• _Task_:
Can you render every line from the start of the entries through the line containing "h=10 m=22 s=8", both ends included and blank lines omitted, as a Markdown table with a "Row" column holding the row number and a "Line" column holding the line?

Collected data entries:
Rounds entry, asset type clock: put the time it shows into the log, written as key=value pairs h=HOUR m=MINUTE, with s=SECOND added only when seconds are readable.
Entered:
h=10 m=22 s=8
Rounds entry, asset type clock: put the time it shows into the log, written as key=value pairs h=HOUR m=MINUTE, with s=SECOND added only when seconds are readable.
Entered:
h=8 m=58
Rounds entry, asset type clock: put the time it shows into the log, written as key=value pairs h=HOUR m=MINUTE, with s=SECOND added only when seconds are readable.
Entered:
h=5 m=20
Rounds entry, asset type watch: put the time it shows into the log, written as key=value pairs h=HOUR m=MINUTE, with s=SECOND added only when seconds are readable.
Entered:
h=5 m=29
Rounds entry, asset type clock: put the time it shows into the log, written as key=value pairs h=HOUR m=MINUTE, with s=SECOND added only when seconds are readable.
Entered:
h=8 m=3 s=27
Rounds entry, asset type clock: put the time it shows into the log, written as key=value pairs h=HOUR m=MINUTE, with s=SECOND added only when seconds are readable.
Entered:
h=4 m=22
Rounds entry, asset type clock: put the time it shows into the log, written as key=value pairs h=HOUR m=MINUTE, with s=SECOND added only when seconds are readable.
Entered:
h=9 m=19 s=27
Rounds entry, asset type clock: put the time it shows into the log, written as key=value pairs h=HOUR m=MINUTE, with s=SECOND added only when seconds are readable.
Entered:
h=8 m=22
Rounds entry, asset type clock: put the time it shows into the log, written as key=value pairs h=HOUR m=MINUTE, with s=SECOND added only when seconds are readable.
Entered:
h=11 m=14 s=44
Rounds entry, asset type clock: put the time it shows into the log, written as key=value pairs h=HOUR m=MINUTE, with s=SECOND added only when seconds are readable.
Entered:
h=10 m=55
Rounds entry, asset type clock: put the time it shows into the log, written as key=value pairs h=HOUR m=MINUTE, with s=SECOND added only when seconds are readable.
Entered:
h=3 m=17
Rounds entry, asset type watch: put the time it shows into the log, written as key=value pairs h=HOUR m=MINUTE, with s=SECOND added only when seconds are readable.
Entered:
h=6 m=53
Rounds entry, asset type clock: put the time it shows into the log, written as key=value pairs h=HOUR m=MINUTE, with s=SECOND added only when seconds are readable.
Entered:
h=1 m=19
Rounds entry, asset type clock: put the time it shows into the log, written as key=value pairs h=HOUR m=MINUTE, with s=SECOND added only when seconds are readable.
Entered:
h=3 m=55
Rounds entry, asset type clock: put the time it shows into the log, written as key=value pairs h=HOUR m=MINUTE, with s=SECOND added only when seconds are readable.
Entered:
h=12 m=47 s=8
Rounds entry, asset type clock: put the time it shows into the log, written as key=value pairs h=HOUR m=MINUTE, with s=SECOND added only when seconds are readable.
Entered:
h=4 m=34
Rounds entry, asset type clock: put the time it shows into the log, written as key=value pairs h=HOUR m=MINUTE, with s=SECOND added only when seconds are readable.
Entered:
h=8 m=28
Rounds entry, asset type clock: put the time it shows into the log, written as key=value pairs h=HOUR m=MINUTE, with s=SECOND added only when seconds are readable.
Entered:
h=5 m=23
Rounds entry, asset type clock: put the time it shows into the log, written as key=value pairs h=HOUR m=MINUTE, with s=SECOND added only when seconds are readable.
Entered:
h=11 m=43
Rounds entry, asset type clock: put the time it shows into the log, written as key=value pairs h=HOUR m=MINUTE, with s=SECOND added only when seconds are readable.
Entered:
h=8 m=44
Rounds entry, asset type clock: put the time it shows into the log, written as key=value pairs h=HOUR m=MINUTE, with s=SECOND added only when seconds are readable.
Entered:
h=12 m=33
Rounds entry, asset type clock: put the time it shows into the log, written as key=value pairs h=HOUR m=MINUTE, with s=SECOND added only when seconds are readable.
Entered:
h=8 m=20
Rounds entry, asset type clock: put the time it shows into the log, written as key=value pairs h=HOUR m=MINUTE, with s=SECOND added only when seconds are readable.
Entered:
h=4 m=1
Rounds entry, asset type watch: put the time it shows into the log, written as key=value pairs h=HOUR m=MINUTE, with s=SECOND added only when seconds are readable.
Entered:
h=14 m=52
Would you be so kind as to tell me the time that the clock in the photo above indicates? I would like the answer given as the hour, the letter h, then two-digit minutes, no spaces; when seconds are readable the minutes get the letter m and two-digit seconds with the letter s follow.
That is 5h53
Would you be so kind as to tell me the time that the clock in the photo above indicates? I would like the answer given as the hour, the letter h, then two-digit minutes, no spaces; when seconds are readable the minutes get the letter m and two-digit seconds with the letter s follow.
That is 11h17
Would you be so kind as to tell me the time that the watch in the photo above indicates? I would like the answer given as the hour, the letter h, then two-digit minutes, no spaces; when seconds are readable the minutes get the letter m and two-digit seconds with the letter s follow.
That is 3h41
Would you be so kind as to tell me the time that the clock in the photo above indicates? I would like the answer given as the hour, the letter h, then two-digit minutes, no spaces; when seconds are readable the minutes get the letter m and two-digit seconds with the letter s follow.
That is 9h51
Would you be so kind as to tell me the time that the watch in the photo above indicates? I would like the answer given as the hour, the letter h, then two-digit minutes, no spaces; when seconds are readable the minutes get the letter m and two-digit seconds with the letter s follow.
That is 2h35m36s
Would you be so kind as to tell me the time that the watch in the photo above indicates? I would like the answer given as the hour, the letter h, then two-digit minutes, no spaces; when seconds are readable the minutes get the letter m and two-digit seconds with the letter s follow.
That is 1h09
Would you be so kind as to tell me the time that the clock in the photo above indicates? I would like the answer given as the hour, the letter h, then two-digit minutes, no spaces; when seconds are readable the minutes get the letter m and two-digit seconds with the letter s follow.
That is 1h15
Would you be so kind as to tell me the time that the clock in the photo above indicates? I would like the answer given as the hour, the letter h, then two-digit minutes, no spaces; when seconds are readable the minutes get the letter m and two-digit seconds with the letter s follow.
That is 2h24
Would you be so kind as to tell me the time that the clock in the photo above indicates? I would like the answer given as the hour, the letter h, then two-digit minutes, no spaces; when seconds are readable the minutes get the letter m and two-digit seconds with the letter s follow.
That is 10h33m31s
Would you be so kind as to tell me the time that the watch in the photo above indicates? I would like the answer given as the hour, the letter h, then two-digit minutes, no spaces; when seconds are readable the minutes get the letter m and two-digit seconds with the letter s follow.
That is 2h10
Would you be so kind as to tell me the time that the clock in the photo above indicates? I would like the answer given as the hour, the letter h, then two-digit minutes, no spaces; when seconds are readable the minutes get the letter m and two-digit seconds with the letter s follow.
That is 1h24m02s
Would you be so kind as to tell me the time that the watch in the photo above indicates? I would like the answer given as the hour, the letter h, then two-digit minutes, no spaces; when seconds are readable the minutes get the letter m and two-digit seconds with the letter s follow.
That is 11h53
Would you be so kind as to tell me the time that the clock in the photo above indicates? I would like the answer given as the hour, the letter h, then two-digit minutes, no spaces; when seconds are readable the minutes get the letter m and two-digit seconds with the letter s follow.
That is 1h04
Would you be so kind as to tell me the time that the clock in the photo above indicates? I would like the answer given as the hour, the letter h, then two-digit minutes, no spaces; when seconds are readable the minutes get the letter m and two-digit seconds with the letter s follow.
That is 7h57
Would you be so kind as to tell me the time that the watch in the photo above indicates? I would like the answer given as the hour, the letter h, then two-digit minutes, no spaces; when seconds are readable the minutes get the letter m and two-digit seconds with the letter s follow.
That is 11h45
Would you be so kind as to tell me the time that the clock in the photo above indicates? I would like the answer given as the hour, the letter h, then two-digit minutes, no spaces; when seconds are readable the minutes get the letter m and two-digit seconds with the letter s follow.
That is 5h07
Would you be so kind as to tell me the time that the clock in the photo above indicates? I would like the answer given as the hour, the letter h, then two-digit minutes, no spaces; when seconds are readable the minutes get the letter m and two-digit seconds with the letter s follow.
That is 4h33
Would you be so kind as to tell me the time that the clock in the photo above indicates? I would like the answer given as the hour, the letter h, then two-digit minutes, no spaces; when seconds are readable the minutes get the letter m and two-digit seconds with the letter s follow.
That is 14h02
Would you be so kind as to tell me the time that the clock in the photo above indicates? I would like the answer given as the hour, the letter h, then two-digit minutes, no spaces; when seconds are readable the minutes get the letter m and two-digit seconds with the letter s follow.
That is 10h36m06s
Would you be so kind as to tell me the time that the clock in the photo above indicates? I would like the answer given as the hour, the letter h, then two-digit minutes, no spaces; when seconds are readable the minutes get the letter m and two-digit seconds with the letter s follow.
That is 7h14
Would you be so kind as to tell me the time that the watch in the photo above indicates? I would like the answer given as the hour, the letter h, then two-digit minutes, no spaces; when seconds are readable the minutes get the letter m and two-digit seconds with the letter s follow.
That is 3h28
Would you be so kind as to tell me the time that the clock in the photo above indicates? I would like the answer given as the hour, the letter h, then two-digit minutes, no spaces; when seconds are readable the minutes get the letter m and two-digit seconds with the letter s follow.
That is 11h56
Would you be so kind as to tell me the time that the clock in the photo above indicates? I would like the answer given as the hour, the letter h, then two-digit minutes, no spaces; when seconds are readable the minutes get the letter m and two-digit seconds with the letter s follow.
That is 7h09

• _Response to the task_:
| Row | Line |
|---|---|
| 1 | Rounds entry, asset type clock: put the time it shows into the log, written as key=value pairs h=HOUR m=MINUTE, with s=SECOND added only when seconds are readable. |
| 2 | Entered: |
| 3 | h=10 m=22 s=8 |